(Quellen: R. Schulmeister, M. Kerres, P. Strittmatter, J. Kramis)
Förderung der ICT-Medienkompetenz
Die hier gewählte Ansatz fördert die Medienkompetenz der Teilnehmenden in hohem Masse, da sie die Online-Arbeit selber erleben, aber mit ihren Erlebnissen (ihrem Frust?) nicht allein gelassen werden. Sie können ihre Erfahrungen austauschen und so ihre mediale Handlungsfähigkeit weiter entwickeln. Der sorgfältige Aufbau des „Online-Erlebnisses“ und die Wahl nicht allzu schwerer Aufträge sollte das „Online-Erlebnis“ eigentlich positiv beeinflussen.
Individualisierung (Lernprozess, Lernziel, Lerntempo)
Das individuelle Lerntempo wird während des ersten Postenlaufs berücksichtigt, da jede Person so schnell arbeiten kann wie sie will. Durch Weglassen von Posten oder erweitertem Herumschweifen im Thema können die Lernziele individuell gewählt bzw. vertieft werden. Bei der Online-Phase ist das Arbeitstempo vollständig individuell wählbar. Das Erarbeiten der Posten sichert das Individualisieren der Lernziele.
ICT bietet die Möglichkeit, zuhause weiter zu lernen / arbeiten
Der gewählte Ansatz erzwingt die Weiterarbeit zu Hause.
Selbstgesteuertes Lernen, Selbstkontrolle
Da die Teilnehmenden sowohl den Inhalt als auch den Umfang der Posten selber bestimmen können, ist das Lernen in hohem Masse selbstgesteuert.
Wenn die Teilnehmenden ihre Posten dann zu Kontrollzwecken selber lösen, ist dadurch auch einiges an Selbstkontrolle verwirklicht.
Lernende erhalten Rückmeldung / der Lernfortschritt wird festgehalten (Tracking)
Durch die Begleitung der Online-Phase erhalten die Lernenden Rückmeldungen.
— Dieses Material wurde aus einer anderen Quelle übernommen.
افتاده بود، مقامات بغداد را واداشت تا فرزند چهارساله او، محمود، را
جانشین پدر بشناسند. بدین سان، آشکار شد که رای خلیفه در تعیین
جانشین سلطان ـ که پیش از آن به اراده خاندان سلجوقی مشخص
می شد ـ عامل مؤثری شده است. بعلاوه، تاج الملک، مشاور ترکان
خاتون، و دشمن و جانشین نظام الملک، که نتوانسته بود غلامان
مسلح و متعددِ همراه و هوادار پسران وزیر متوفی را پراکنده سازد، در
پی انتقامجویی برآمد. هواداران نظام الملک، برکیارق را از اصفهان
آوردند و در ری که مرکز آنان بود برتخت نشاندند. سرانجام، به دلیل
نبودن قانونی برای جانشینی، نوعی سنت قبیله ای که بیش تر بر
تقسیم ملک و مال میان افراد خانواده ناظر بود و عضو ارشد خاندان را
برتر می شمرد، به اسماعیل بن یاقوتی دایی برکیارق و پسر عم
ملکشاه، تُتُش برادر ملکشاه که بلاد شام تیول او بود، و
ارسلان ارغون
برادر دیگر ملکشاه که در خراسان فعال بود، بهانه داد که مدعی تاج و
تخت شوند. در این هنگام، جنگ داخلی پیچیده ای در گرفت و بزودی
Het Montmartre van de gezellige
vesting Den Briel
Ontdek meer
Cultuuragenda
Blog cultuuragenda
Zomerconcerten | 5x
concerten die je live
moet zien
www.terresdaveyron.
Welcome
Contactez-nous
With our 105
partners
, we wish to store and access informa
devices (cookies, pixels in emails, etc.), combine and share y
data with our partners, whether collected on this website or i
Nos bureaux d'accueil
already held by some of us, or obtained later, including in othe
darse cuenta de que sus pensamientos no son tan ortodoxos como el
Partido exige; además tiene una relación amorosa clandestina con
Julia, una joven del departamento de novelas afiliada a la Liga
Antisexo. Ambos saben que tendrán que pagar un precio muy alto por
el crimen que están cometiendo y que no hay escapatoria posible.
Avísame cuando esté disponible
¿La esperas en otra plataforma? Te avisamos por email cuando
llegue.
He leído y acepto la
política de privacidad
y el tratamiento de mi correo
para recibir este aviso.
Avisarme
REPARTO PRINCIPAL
Der Lernfortschritt wird durch die „hochgeladenen“ Posten sichtbar.
Wenn das nicht genügt, kann auch noch ein Journal geführt werden.
Neue Kommunikationsformen (Chat, Foren, E-Mail, Newsgroups)
Neue Kooperationsformen (z.B. BSCW)
Das gewählte Vorgehen beinhaltet das Nutzen von neuen Kommunikations- und Kooperationsformen: Educanet und Mailkontakte
ICT trägt zur methodischen Vielfalt bei
Die gewählten Methoden erweitern das Repertoire der Teilnehmenden beträchtlich:
Internet-Postenlauf, Online- Zusammenarbeit, Zusammenarbeit per E-Mail, ev. Online-Zusammenarbeit von Klassen.
ICT hilft abstrakte Lerngegenstände zu veranschaulichen
Anstelle einer langen theoretischen Erläuterung über E-Learning, können die Teilnehmenden sich direkt mit der Materie auseinandersetzen. Zudem wird der abstrakte Begriff E-Learning beispielhaft erlebt.
ICT erschliesst neue Zusammenhänge
Auf der Sachebene (Römer und Wasser) werden die Teilnehmenden auf neue Zusammenhänge stossen.
Auch auf der Kommunikationsebene werden die Teilnehmenden neue Zusammenhänge kennen lernen, wie etwa die Vor- und Nachteile von E-Learning.
ICT ermöglicht konstruktivistisches Arbeiten
Der hier gewählte Ansatz, dass die Teilnehmenden selber Posten erarbeiten, entspricht allen Anforderungen konstruktivistischen Arbeitens.